8. Intentional Infliction of Emotional Distress
In paragraph 48(3) of her second amended complaint, the plaintiff alleges that:
By continuous harm to her reputation and status, Defendants did and continue to cause Plaintiff extreme emotional distress thus depriving her of person and property all in contravention of the New York State Constitution.
Item 45, P 48(3). No such claim was included in her original or first amended complaints. The defendants characterize the claim, quite reasonably, as one for intentional infliction of emotional distress, and have moved to dismiss it, (1) for failure to state a claim (Item 51, pp. 15-17), and (2) because any such claim would be time-barred (id. at 17-18).
A claim of intentional infliction of emotional distress under New York law "has four elements: (1) extreme and outrageous conduct, (2) intent to cause severe emotional distress, (3) a causal connection between the conduct and the injury, and (4) severe emotional distress." Bender v. City of New York, 36 F.3d 57, 1996 WL 89353 at *3 (2d 1996) (citing Howell v. New York Post Co., Inc., 81 N.Y.2d 115, 121, 596 N.Y.S.2d 350, 353, 612 N.E.2d 699 (1993)). Here, the plaintiff has alleged, within the confines of the second amended complaint as a whole, a course of conduct by the defendants, collectively, that might, conceivably, sustain an emotional distress claim, at least against a Rule 12(b)(6) motion. However, she has provided no indication as to which of the individual defendants may have participated in the alleged wrongdoing, or in what way any of them might have been involved. Neither has she alleged that any of the defendants intended to cause her emotional distress. Her claim is therefore not sufficiently well articulated to give the individual defendants "fair notice of what [her] claim is and the grounds upon which it rests." Conley v. Gibson, 355 U.S. 41, 47, 2 L. Ed. 2d 80, 78 S. Ct. 99 (1957). Had the plaintiff made clear in her earlier complaints that she wished to pursue an emotional distress claim, the defendants would have had the opportunity to explore, by way of a more timely motion to dismiss or for summary judgment, or through discovery, the basis for such a claim. That opportunity has passed. The claim must therefore be dismissed.

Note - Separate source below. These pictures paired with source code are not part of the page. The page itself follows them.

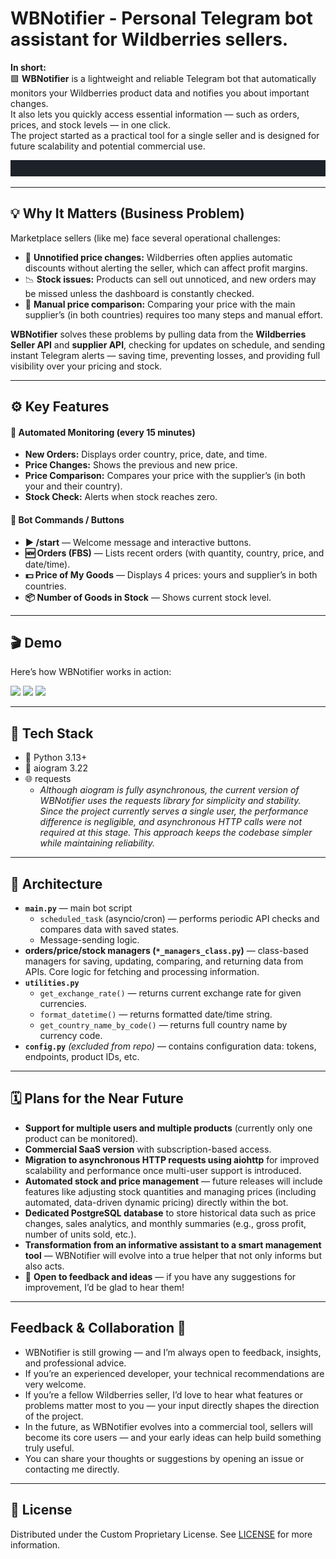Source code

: # WBNotifier - Personal Telegram bot assistant for Wildberries sellers.
**In short:**  
🟪 **WBNotifier** is a lightweight and reliable Telegram bot that automatically monitors your Wildberries product data and notifies you about important changes.  
It also lets you quickly access essential information — such as orders, prices, and stock levels — in one click.  
The project started as a practical tool for a single seller and is designed for future scalability and potential commercial use.

![logo](assets/logo.gif)

---
## 💡 Why It Matters (Business Problem)

Marketplace sellers (like me) face several operational challenges:
- 🔻 **Unnotified price changes:** Wildberries often applies automatic discounts without alerting the seller, which can affect profit margins.
- 📉 **Stock issues:** Products can sell out unnoticed, and new orders may be missed unless the dashboard is constantly checked.
- 🔄 **Manual price comparison:** Comparing your price with the main supplier’s (in both countries) requires too many steps and manual effort.

**WBNotifier** solves these problems by pulling data from the **Wildberries Seller API** and **supplier API**, checking for updates on schedule, and sending instant Telegram alerts — saving time, preventing losses, and providing full visibility over your pricing and stock.

---
## ⚙️ Key Features

#### 🔁 Automated Monitoring (every 15 minutes)
- **New Orders:** Displays order country, price, date, and time.
- **Price Changes:** Shows the previous and new price.
- **Price Comparison:** Compares your price with the supplier’s (in both your and their country).
- **Stock Check:** Alerts when stock reaches zero.
#### 🤖 Bot Commands / Buttons
- **▶️ /start** — Welcome message and interactive buttons.
- **🆕 Orders (FBS)** — Lists recent orders (with quantity, country, price, and date/time).
- **💵 Price of My Goods** — Displays 4 prices: yours and supplier’s in both countries.
- **📦 Number of Goods in Stock** — Shows current stock level.
---
## 🎬 Demo
Here’s how WBNotifier works in action:
<p float="left">
  <img src="assets/1.gif" width="250" />
  <img src="assets/2.gif" width="250" />
  <img src="assets/3.gif" width="250" />
</p>

---
## 🧠 Tech Stack

- 🐍 Python 3.13+
- 🤖 aiogram 3.22
- 🌐 requests
    - _Although aiogram is fully asynchronous, the current version of WBNotifier uses the requests library for simplicity and stability.
Since the project currently serves a single user, the performance difference is negligible, and asynchronous HTTP calls were not required at this stage.
This approach keeps the codebase simpler while maintaining reliability._
---
## 🧩 Architecture

- **`main.py`** — main bot script
    - `scheduled_task` (asyncio/cron) — performs periodic API checks and compares data with saved states.
    - Message-sending logic.
- **orders/price/stock managers (`*_managers_class.py`)** — class-based managers for saving, updating, comparing, and returning data from APIs. Core logic for fetching and processing information.
- **`utilities.py`**
    - `get_exchange_rate()` — returns current exchange rate for given currencies.
    - `format_datetime()` — returns formatted date/time string.
    - `get_country_name_by_code()` — returns full country name by currency code.
- **`config.py`** _(excluded from repo)_ — contains configuration data: tokens, endpoints, product IDs, etc.
---
## 🗓️ Plans for the Near Future

- **Support for multiple users and multiple products** (currently only one product can be monitored).  
- **Commercial SaaS version** with subscription-based access.  
- **Migration to asynchronous HTTP requests using aiohttp** for improved scalability and performance once multi-user support is introduced.  
- **Automated stock and price management** — future releases will include features like adjusting stock quantities and managing prices (including automated, data-driven dynamic pricing) directly within the bot.  
- **Dedicated PostgreSQL database** to store historical data such as price changes, sales analytics, and monthly summaries (e.g., gross profit, number of units sold, etc.).  
- **Transformation from an informative assistant to a smart management tool** — WBNotifier will evolve into a true helper that not only informs but also acts.  
- 💬 **Open to feedback and ideas** — if you have any suggestions for improvement, I’d be glad to hear them!

---
## Feedback & Collaboration 🤝

- WBNotifier is still growing — and I’m always open to feedback, insights, and professional advice.  
- If you’re an experienced developer, your technical recommendations are very welcome.  
- If you’re a fellow Wildberries seller, I’d love to hear what features or problems matter most to you — your input directly shapes the direction of the project.
- In the future, as WBNotifier evolves into a commercial tool, sellers will become its core users — and your early ideas can help build something truly useful.
- You can share your thoughts or suggestions by opening an issue or contacting me directly.

---
## 📜 License

Distributed under the Custom Proprietary License. See [LICENSE](LICENSE) for more information.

Since the plaintiff's emotional distress claim cannot be sustained for the reasons given above, it is unnecessary to reach the question of whether any such claim would be time-barred.
10. Fraud: Failure to State a Claim
In paragraph 48(2) of her second amended complaint, the plaintiff alleges that:
By fraudulently holding out in numerous public declarations, that Plaintiff was an accredited member of, Director of and signor of documents for the various Art Therapy units, Defendants have committed fraud, more specifically, by continuing to list her name in college catalogues and at the same time as Defendants forced Plaintiff onto sick leave, changed her status from paid employee to unpaid employee and even after notifying Plaintiff that she was terminated, by listing Plaintiff in the University publications and continuing to indicate to accrediting associations that Plaintiff was still responsible for her Art Therapy programs after Defendants had removed her as Director and changed contracts over her signature without her knowledge or consent and by misusing Plaintiff's medical reports to force her onto sick leave so as to avoid any questions about why there were differential assignments to male and female professors in the AED thus combining to deny Plaintiff the value of her person and professional reputation and deprive her of property in that her financial rewards were thus limited, all in contravention of her civil rights under the New York State Constitution.